**PROBLEM 1**
Using the passage on the unknown Anzac, answer these:
(a) How many copies of the poster did the league produce in 1928?
(b) Where was the patient's family eventually located?
(c) What share of Australia and New Zealand's war dead had an unknown final fate and resting place?
**PROBLEM 2**
Summarize the passage on the unknown Anzac in two sentences.
**PROBLEM 3**
Extend the passage on the unknown Anzac by writing what comes after its final sentence.

**PROVIDED TEXT**
^^^^
The Odyssey of the Unknown Anzac
By David Hastings
Published by Monash University Publishing
RRP $29.95 in paperback | ISBN 9781925523539
In 1928 the Returned Sailors and Soldiers Imperial League of Australia produced 10,000 copies of a poster asking for help identifying a patient, believed to be a returned soldier, who had been committed to Sydney’s Callan Park Mental Hospital.
The response from members of the public hoping that this might be their lost father, brother or son, was overwhelming.
Miraculously, the family of this unknown Anzac was eventually located – in Taranaki, New Zealand.
The resulting blaze of newspaper and radio attention conveyed, paradoxically, the continuing existence of widespread unresolved grief. The final fate and resting place of a third of Australia and New Zealand’s war dead were unknown.
But the previously unidentified man, George McQuay, now being taken home by his mother and sister, was no longer the healthy youngster who had sailed to Gallipoli over a decade before.
The story of what happened to him, of what he suffered and how he survived, speaks volumes of the devastating effects of war and the impact on those who survive, physically, but not mentally.
^^^^
**LISTED ENTRIES**
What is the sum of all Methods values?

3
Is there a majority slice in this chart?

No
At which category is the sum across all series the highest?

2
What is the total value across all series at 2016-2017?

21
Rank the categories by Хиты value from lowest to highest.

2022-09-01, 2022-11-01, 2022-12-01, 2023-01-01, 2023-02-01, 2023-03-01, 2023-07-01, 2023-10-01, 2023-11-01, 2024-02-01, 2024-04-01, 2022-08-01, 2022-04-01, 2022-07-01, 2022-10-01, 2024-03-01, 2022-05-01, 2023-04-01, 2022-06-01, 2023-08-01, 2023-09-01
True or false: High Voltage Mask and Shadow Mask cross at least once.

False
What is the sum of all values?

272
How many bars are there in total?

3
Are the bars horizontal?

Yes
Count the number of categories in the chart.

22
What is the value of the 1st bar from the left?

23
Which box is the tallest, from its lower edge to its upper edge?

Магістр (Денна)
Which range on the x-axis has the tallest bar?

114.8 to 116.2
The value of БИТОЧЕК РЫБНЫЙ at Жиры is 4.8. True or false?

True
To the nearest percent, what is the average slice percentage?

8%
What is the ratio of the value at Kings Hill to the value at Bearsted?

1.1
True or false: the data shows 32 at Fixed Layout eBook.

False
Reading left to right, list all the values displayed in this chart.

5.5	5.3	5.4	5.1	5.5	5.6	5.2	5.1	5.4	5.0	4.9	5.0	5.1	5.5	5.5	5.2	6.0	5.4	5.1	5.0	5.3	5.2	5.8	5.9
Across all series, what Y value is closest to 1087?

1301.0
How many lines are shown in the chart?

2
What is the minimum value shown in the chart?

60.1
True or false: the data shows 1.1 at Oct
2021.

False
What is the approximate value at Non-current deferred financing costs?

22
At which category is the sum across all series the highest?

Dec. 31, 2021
^^^^
**EXPECTED ANSWER 1**
(a) 10,000 copies.
(b) In Taranaki, New Zealand.
(c) A third.

**EXPECTED ANSWER 2**
In 1928 a poster sought help identifying a patient at Sydney's Callan Park Mental Hospital who was believed to be a returned soldier, and after an overwhelming public response his family was found in Taranaki, New Zealand. The man, George McQuay, was taken home by his mother and sister, and his story shows the devastating effects of war on those who survive physically but not mentally.

**EXPECTED ANSWER 3**
As Hastings notes, George McQuay did not fit the picture of the heroic Anzac so often conjured up by political and civic leaders, especially on Anzac Day.
He was, instead, a broken, unheroic man. Away from the public gaze, his loyal family gave him as close to a normal life as possible, but his mind was destroyed by war and he never recovered his mental faculties.
About the Author
David Hastings is an Australian/New Zealand journalist and historian. His published histories include Over the Mountains of the Sea: Life on the Migrant Ships 1870–1885, Extra! Extra! How the People Made the News, and The Many Deaths of Mary Dobie: Murder, Politics and Revenge in Nineteenth-Century New Zealand.